## [Records drawn from a dataset]
++++++
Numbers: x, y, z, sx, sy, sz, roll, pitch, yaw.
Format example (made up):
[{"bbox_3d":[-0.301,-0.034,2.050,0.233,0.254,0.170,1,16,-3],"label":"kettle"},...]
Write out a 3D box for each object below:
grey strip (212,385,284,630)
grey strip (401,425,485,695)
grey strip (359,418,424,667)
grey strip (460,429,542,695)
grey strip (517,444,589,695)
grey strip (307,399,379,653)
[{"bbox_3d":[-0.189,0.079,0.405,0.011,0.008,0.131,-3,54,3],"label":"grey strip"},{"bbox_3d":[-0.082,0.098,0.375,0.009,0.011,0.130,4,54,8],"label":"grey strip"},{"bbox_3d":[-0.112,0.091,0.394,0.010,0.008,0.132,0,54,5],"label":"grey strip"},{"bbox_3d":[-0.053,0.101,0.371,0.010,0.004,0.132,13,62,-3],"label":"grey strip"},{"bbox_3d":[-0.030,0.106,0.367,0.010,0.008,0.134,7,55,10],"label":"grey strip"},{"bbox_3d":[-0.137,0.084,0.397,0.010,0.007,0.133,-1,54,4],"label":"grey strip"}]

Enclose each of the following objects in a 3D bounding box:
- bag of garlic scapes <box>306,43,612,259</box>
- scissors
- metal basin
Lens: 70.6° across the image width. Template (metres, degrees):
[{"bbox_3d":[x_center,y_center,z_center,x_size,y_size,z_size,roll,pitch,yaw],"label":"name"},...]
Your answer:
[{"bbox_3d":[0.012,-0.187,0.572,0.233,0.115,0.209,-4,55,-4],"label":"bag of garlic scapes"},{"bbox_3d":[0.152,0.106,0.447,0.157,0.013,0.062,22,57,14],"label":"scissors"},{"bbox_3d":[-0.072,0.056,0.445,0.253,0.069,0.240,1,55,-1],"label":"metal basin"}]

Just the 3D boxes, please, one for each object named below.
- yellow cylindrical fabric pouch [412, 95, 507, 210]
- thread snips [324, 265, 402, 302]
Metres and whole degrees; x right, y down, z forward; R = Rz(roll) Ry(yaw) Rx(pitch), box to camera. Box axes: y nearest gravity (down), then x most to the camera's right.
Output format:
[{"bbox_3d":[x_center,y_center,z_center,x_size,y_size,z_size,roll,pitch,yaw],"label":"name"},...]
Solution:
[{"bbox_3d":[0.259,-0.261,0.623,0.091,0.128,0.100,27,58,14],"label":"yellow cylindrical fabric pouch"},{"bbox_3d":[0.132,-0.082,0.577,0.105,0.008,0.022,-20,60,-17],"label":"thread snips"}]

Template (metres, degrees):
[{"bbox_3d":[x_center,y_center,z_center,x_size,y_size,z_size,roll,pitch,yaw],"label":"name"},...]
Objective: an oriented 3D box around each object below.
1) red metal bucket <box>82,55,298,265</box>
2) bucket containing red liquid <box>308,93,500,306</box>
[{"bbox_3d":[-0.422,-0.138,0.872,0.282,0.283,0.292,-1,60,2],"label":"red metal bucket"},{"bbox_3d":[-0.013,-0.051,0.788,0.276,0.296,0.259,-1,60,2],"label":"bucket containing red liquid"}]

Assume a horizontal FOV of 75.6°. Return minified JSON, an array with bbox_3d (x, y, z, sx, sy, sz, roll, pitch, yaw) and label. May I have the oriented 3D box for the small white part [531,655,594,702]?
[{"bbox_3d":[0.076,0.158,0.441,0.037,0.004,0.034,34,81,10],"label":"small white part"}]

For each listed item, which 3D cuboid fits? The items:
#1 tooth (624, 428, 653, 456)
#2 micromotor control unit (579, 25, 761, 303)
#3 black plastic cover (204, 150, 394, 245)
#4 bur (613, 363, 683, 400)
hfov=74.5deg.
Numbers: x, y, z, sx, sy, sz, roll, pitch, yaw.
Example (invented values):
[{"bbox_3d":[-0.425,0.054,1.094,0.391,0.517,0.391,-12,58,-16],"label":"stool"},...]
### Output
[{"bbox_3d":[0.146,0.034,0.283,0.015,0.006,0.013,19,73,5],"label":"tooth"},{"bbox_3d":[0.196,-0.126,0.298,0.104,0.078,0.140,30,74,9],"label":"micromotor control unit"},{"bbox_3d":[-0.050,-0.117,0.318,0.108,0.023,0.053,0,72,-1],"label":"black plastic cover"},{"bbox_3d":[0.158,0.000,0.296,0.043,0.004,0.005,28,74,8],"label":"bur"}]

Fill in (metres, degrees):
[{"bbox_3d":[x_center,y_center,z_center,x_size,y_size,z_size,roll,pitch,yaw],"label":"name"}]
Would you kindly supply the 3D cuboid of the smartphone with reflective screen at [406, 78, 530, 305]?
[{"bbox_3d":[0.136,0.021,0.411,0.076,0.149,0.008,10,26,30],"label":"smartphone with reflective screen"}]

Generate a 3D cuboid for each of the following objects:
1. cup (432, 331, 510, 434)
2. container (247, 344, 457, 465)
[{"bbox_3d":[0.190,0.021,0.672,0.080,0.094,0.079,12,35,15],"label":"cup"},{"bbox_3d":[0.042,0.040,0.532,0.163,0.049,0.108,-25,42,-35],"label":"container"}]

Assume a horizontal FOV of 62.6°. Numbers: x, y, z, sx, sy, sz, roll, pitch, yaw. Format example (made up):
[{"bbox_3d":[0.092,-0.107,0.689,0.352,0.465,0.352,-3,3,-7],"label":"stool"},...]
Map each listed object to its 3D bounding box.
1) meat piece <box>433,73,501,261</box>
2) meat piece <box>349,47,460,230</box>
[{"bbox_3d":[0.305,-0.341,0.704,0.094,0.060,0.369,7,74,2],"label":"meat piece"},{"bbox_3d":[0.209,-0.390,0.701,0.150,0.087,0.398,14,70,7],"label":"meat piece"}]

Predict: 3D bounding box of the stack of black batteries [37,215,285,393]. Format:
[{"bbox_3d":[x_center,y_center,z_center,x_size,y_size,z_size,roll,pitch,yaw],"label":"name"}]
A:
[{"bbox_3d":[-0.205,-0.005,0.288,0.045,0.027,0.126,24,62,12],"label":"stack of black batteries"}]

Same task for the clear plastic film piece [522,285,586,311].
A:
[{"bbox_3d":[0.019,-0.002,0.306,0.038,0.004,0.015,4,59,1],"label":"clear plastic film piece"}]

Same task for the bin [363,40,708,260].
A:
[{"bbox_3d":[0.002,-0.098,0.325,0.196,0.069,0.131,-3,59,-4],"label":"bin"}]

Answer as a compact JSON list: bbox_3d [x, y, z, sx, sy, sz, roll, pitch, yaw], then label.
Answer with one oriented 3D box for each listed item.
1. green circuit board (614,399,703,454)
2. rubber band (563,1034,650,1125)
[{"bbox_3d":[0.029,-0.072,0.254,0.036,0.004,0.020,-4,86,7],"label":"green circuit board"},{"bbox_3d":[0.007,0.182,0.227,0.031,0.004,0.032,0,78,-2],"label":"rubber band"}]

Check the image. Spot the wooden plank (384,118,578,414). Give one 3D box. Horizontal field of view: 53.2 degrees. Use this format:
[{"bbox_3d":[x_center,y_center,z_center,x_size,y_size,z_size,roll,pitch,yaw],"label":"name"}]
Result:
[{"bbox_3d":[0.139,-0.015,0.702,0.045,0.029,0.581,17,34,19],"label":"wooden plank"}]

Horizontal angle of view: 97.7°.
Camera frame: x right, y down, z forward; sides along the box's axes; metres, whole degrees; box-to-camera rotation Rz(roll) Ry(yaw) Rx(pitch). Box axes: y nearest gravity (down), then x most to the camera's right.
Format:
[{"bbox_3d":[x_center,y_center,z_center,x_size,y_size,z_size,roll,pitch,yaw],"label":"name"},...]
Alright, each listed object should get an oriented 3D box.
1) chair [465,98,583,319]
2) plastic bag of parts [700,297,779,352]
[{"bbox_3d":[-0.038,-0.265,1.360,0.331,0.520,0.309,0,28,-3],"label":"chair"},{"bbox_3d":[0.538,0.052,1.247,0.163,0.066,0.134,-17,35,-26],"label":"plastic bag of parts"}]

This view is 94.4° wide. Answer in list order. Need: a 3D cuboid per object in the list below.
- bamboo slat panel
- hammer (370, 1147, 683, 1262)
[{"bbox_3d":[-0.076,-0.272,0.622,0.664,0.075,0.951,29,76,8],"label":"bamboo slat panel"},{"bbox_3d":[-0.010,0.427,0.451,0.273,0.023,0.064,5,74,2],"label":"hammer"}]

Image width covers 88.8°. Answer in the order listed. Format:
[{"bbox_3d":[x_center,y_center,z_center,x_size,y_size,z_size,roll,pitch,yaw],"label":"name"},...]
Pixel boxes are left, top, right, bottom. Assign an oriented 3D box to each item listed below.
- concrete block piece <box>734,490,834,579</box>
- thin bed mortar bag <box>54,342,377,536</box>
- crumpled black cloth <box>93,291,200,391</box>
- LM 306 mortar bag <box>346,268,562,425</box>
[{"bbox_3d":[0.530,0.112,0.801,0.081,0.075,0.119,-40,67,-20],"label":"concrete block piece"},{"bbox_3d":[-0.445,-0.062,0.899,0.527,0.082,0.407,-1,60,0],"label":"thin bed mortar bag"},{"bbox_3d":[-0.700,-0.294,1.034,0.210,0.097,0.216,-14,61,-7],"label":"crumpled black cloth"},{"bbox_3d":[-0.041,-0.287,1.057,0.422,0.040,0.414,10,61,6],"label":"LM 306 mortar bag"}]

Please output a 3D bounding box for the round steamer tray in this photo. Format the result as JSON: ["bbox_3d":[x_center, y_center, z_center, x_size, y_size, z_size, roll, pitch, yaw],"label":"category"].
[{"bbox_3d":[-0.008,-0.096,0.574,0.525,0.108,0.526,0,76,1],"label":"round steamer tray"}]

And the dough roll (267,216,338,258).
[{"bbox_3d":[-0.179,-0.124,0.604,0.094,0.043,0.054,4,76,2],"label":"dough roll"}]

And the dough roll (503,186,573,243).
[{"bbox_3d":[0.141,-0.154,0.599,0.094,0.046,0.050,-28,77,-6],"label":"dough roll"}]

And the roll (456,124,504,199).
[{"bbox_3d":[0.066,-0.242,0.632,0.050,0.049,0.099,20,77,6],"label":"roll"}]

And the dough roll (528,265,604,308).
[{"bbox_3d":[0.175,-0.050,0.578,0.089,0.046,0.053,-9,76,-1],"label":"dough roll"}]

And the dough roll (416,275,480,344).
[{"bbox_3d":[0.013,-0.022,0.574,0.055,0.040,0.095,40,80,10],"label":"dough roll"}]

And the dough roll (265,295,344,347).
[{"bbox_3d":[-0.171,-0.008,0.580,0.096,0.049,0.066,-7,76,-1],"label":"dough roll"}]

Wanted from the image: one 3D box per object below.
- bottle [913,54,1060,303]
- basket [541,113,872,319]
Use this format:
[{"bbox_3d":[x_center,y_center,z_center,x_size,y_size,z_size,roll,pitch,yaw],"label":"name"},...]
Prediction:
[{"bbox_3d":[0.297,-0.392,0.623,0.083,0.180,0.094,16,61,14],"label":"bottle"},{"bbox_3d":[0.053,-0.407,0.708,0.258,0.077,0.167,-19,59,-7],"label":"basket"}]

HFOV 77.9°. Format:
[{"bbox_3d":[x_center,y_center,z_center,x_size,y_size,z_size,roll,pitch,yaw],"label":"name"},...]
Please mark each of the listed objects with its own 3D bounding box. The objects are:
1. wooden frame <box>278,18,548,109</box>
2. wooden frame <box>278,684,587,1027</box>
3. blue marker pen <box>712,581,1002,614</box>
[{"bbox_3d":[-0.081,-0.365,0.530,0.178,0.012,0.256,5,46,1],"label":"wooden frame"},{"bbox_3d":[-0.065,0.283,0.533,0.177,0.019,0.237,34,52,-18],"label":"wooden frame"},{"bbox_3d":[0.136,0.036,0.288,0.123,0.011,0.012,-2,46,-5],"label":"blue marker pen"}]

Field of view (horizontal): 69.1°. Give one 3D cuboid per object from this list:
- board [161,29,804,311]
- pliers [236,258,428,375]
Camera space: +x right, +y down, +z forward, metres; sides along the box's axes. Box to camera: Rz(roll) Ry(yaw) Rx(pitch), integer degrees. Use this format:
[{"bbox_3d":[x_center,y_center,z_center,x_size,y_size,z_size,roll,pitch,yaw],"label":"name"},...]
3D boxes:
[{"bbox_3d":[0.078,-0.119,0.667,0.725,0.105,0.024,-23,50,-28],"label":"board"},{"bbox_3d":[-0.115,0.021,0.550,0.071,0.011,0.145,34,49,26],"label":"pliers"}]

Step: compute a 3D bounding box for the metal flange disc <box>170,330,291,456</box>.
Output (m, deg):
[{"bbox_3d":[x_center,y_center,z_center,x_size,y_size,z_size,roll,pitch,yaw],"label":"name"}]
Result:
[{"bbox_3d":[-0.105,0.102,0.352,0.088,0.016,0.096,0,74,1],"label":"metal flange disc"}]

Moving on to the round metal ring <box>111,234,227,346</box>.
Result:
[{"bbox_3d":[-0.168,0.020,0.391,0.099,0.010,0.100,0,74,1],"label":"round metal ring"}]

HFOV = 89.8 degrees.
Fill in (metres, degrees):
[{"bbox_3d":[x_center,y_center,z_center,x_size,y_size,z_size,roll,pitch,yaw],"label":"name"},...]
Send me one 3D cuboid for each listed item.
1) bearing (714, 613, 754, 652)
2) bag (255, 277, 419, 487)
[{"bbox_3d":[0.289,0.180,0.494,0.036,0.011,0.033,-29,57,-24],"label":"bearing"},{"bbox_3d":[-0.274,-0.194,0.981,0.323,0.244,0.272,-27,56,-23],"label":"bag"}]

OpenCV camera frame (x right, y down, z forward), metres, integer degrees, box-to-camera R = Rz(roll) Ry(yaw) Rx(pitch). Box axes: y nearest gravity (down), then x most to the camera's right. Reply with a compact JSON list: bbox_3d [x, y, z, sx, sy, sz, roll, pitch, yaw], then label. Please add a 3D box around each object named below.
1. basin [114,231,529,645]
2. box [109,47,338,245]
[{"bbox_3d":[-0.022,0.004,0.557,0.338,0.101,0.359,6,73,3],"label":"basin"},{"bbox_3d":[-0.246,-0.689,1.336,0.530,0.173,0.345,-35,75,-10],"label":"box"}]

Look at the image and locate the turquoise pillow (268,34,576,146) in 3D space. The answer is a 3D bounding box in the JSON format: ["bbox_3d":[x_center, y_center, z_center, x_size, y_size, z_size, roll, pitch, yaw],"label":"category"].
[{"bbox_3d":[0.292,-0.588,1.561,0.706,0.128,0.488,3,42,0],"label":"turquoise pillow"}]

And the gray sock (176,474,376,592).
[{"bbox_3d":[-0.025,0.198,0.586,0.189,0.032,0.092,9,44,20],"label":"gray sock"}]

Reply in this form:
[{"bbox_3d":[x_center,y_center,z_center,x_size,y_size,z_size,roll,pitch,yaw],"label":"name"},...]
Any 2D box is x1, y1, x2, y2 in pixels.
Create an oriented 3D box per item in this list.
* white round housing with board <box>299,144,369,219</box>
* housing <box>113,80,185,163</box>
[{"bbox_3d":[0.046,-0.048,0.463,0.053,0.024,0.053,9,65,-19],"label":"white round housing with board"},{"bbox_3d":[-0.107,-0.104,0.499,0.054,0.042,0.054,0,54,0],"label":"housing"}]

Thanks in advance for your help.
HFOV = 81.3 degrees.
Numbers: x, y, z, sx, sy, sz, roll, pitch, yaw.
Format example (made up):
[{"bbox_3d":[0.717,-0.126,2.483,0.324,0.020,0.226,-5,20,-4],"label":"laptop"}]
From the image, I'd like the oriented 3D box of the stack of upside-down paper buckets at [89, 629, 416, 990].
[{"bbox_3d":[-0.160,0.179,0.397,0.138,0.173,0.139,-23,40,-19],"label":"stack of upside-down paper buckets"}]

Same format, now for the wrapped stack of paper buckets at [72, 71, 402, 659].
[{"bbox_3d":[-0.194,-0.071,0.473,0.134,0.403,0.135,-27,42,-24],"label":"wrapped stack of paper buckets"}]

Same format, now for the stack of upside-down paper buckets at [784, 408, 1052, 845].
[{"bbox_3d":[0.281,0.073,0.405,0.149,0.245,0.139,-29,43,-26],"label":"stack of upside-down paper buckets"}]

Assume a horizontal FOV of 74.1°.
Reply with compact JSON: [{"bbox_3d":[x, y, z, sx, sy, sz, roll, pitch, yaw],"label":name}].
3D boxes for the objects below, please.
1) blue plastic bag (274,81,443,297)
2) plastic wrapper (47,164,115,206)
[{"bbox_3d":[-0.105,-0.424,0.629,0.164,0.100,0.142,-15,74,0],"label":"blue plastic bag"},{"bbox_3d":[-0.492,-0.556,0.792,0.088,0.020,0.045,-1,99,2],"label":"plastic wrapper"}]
++++++
## [TASK OBJECTIVE]
Transcribe exactly, starting at the line with "Reply with compact" and continuing through the last line of the data above; leave out all earlier lines.

## [ANSWER AREA]
Reply with compact JSON: [{"bbox_3d":[x, y, z, sx, sy, sz, roll, pitch, yaw],"label":name}].
3D boxes for the objects below, please.
1) blue plastic bag (274,81,443,297)
2) plastic wrapper (47,164,115,206)
[{"bbox_3d":[-0.105,-0.424,0.629,0.164,0.100,0.142,-15,74,0],"label":"blue plastic bag"},{"bbox_3d":[-0.492,-0.556,0.792,0.088,0.020,0.045,-1,99,2],"label":"plastic wrapper"}]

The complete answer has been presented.